Во время моей работы в системе контролируемого проживания у меня на попечении была девушка‑подросток с серьезной метамфетаминовой зависимостью и историей жестоких нападений. Место, где мы жили, быстро превратилось в хаос, и остальные жители уже не чувствовали себя в безопасности. Подростки употребляли метамфетамин (и продавали его) прямо в доме, взрослые незнакомые мужчины в любое время суток могли зайти на нашу территорию, полиция приезжала практически ежедневно, разъяренные соседи угрожали избить меня из‑за беспорядков в районе, а моя подопечная напала на меня и некоторых других людей в моем присутствии. Я была в ужасе.
Царил полный хаос, но, к счастью, никто серьезно не пострадал и не умер. Та девушка не умела принимать правильные жизненные решения, а также была реактивной и проблемной. Она справлялась с трудностями так, как умела. Винить нужно было службу защиты детей, которая сначала приняла неправильное решение о том, куда ее поместить, а затем проигнорировала нарастающий хаос, потому что так было проще (мне постоянно говорили «не провоцировать» ее, что можно было интерпретировать как «не устанавливай границ, потому что ее это злит»). Хотя со стороны может показаться благородным предоставить человеку возможность самостоятельной жизни, 16‑летний травмированный и пораженный наркотиками мозг не может с этим справиться и не способен к саморегуляции. Внешнее сдерживание и жесткие структуры необходимы, но они отсутствовали в системе контролируемого проживания с ее упором на независимость.

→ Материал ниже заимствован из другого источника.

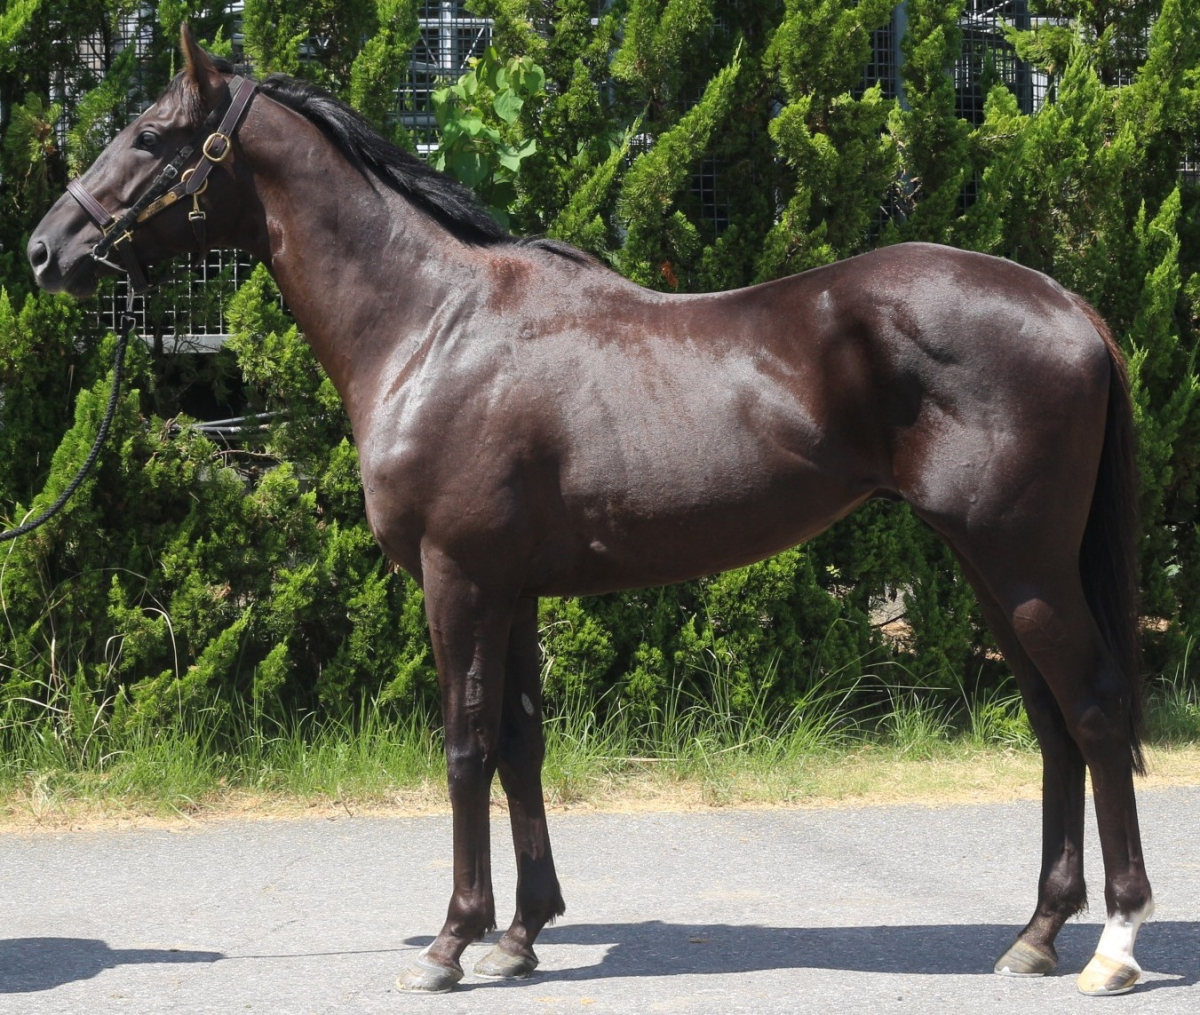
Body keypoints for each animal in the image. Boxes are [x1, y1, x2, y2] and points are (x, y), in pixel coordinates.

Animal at [28, 26, 1153, 997]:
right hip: (990, 566)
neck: (432, 326)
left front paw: (451, 940)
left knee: (1097, 711)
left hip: (1022, 564)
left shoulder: (458, 577)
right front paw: (521, 935)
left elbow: (465, 745)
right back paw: (1036, 933)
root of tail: (1071, 307)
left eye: (149, 135)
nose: (46, 250)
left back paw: (1115, 944)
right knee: (1053, 723)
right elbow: (522, 743)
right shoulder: (513, 587)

Практически полное отсутствие границ и ограничений для клиентов типично для службы защиты детей, из‑за чего молодым людям позволяют принимать ужасные решения. Они становятся жертвами опасных людей и еще больше увязают в болоте травм.
Работая в службе защиты детей, я часто видела, как 13‑летние подростки уходят из дома в середине ночи. Их часто забирали взрослые мужчины на автомобиле. Я не имела права препятствовать их выходу из дома, следить за ними или проверять их социальные сети/мобильные телефоны. Я могла лишь заявить об их исчезновении в полицию, где все устало вздыхали: иногда это было уже третье заявление о пропаже этого подростка за неделю. В большинстве случаев подростки возвращались. Иногда они приходили с полными карманами наркотиков и денег, а иногда рассказывали, что их обидели или изнасиловали. Это происходило каждую неделю, и в основе нашей заботы о наиболее опасных и травмированных подростках были повторяющиеся объявления о пропавших людях. Неудивительно, что многие из этих подростков оказываются в исправительных учреждениях для взрослых, как только они достигают совершеннолетия, а их дети попадают на попечение службы защиты детей. Я с ужасом наблюдаю за тем, как люди, которых я помню со времен своей работы в службе защиты детей, один за другим попадают во взрослую пенитенциарную систему.